→ Exercise
Would you please copy the part of the material below that opens with the line containing "to_Asia, 11/13/2012: 1 -> 0" and closes with the line containing "to_Asia, 6/29/2011: 0 -> none"? Copy it exactly, and only it.

→ Listed entries
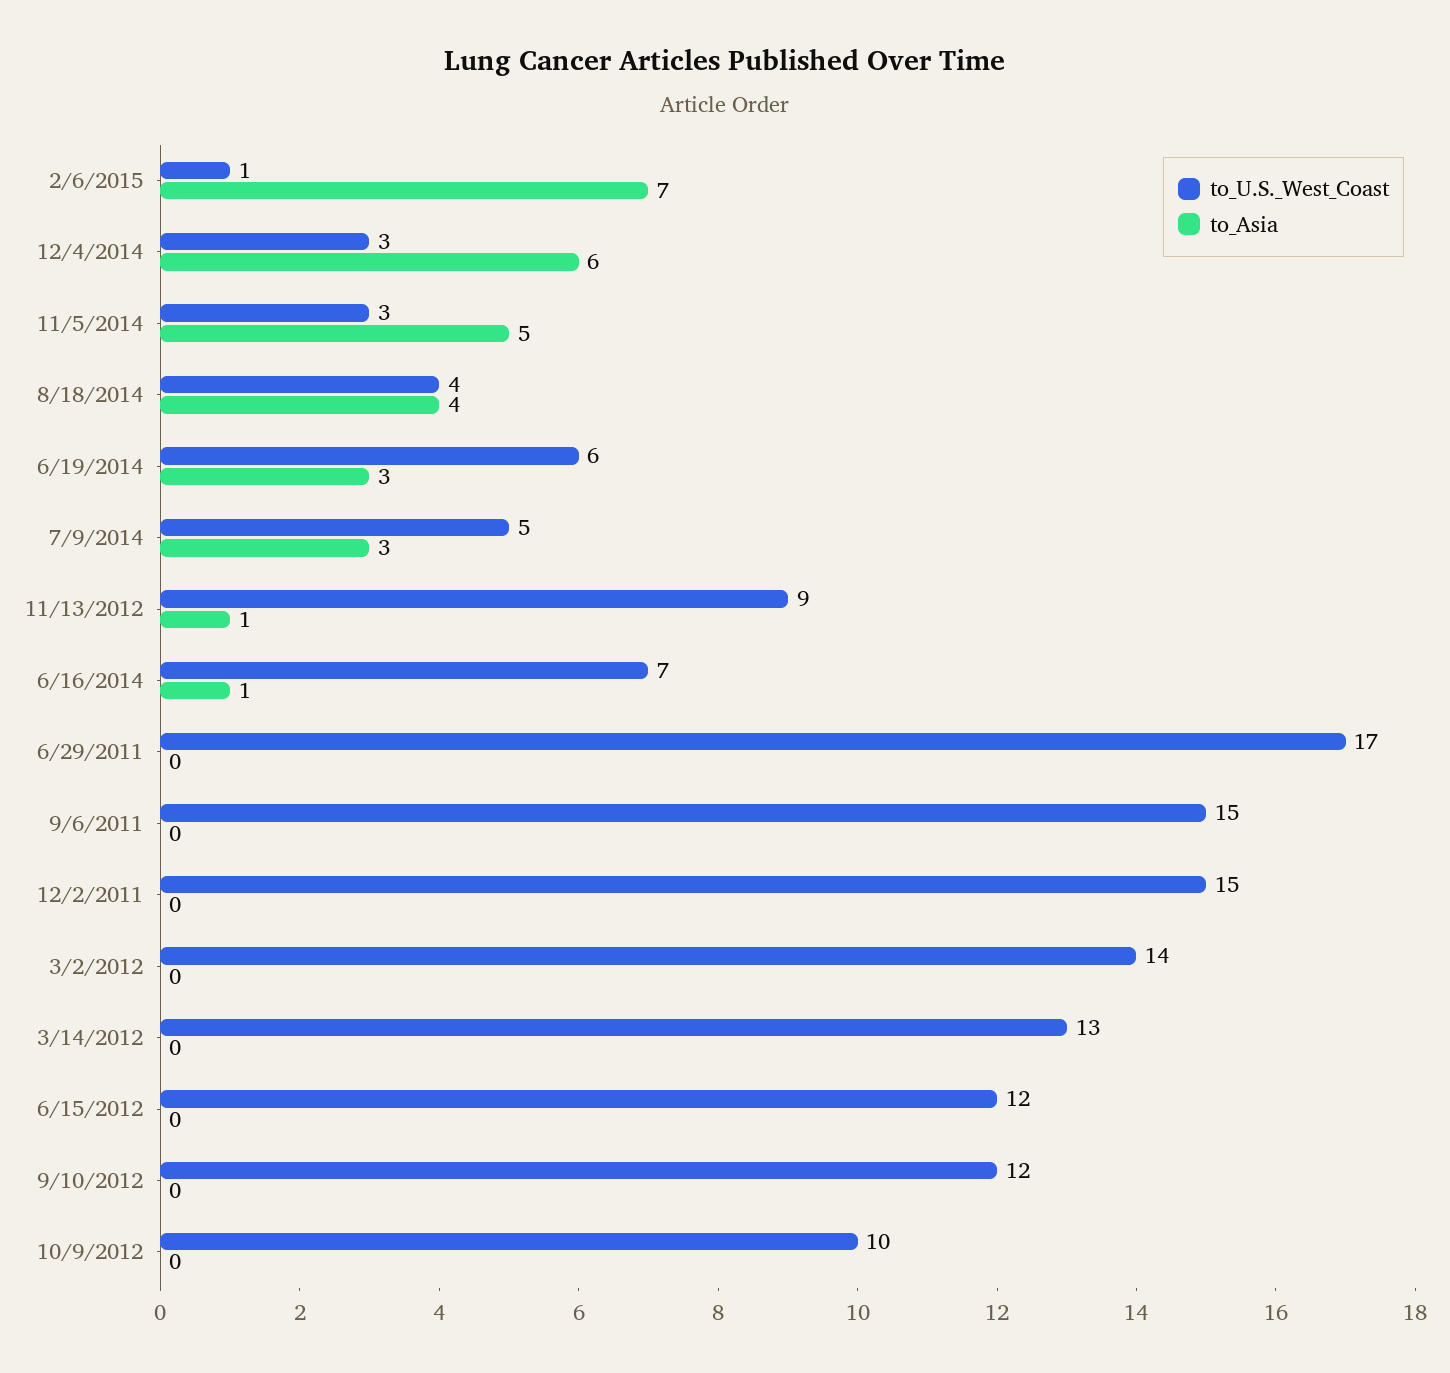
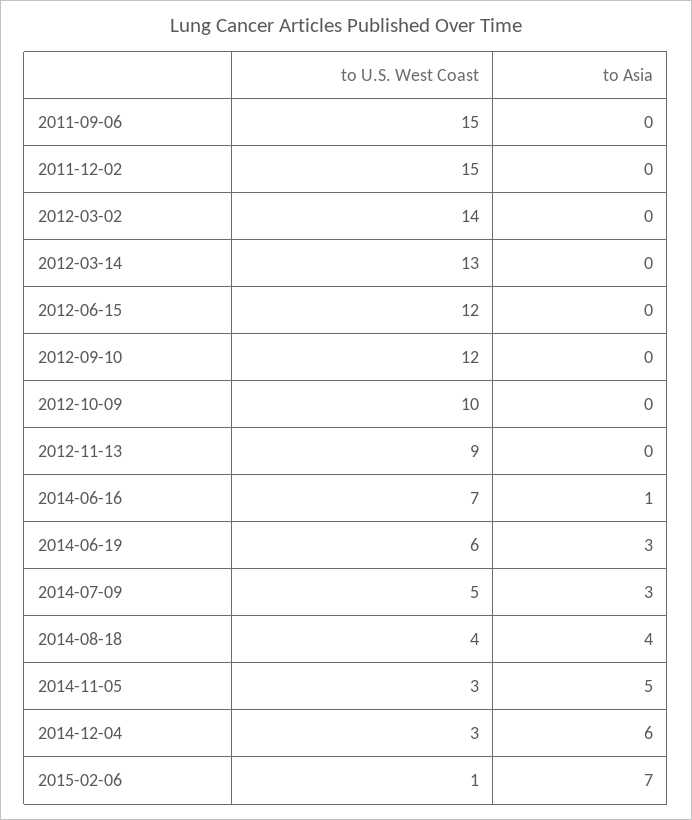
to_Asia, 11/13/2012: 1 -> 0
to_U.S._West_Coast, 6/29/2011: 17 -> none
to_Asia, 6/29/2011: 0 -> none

---

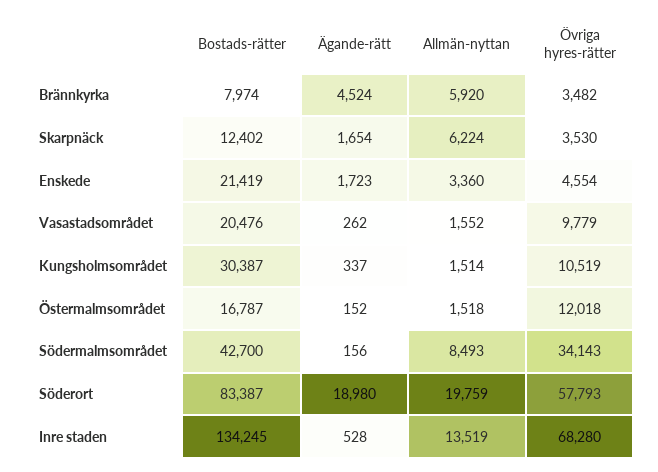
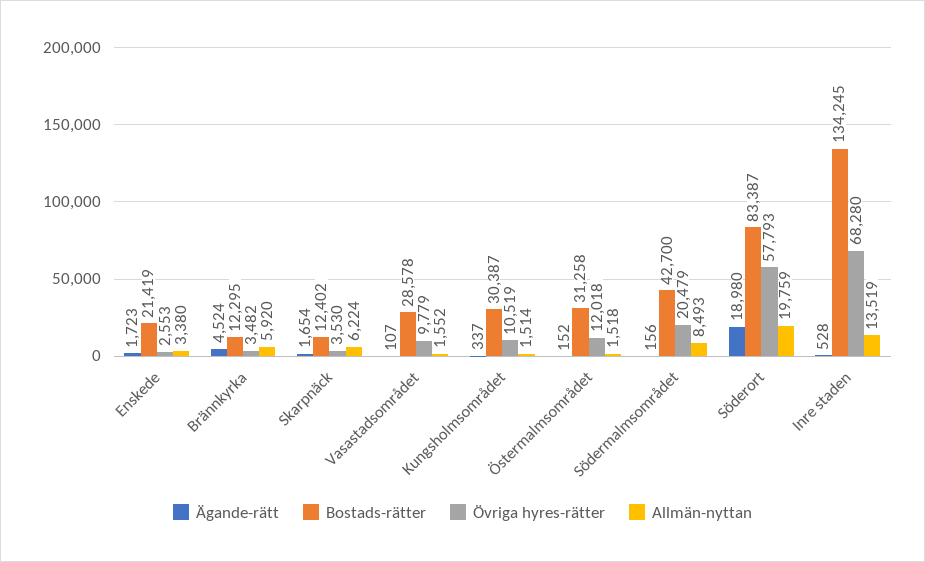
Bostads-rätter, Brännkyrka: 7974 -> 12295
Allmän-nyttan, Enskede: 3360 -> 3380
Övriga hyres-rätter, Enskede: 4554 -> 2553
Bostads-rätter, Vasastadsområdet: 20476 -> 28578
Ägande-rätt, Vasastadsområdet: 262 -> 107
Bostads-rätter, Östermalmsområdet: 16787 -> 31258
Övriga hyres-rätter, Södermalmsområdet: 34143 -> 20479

→ Written solution
to_Asia, 11/13/2012: 1 -> 0
to_U.S._West_Coast, 6/29/2011: 17 -> none
to_Asia, 6/29/2011: 0 -> none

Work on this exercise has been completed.